:: Text provided ::
Wednesday, August 31, 2005

August, 31st, 2005 Wednesday(1:42am....)

I'm on leave for the whole damn week before beginning me new job next week. really get to rest and sleep well...not to mention eating tons too...eheheh
Last friday was my last day at the fuck up company, I was feeling sorta high the whole day, but not until knocking off time, I had this undescribable mixed feeling in me. To be honest, I felt rather sad. sad to leave this torture chamber that I stayed for 2 and 1/2yrs. crazy? nope. I'm just a very emotional person. especially those buddies there...love ya guys.
However sad, I held back my tears and bid everyone there a goodbye and set off to have a farewell dinner with my colleagues at east coast. had a sumptous dinner and I think I almost ate till I felt like puking. Its was a Hawaiian buffet and the food were served in huge portions. the apetizers already got me half fulled! dig that?
After which we went to a shitty live band pub called the mandalay bay, it was just crap....
so now with a few more days to rot at home, I'll try to grow some mushrooms and fungus while I can.....

:: Recorded information ::
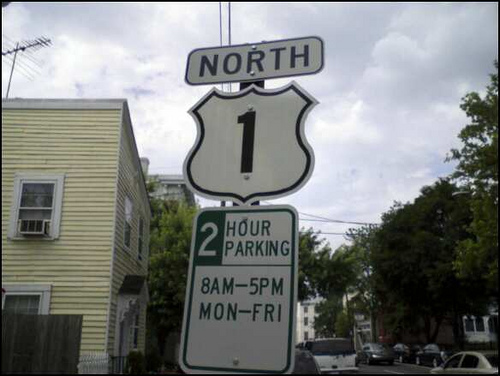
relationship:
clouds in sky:
[0, 0, 500, 261] [325, 6, 490, 185]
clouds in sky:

:: What the task requires ::
Copy the blog entry above word for word, starting with "Wednesday, August 31, 2005" and going on through "there...love ya guys.".

:: The output ::
Wednesday, August 31, 2005

August, 31st, 2005 Wednesday(1:42am....)

I'm on leave for the whole damn week before beginning me new job next week. really get to rest and sleep well...not to mention eating tons too...eheheh
Last friday was my last day at the fuck up company, I was feeling sorta high the whole day, but not until knocking off time, I had this undescribable mixed feeling in me. To be honest, I felt rather sad. sad to leave this torture chamber that I stayed for 2 and 1/2yrs. crazy? nope. I'm just a very emotional person. especially those buddies there...love ya guys.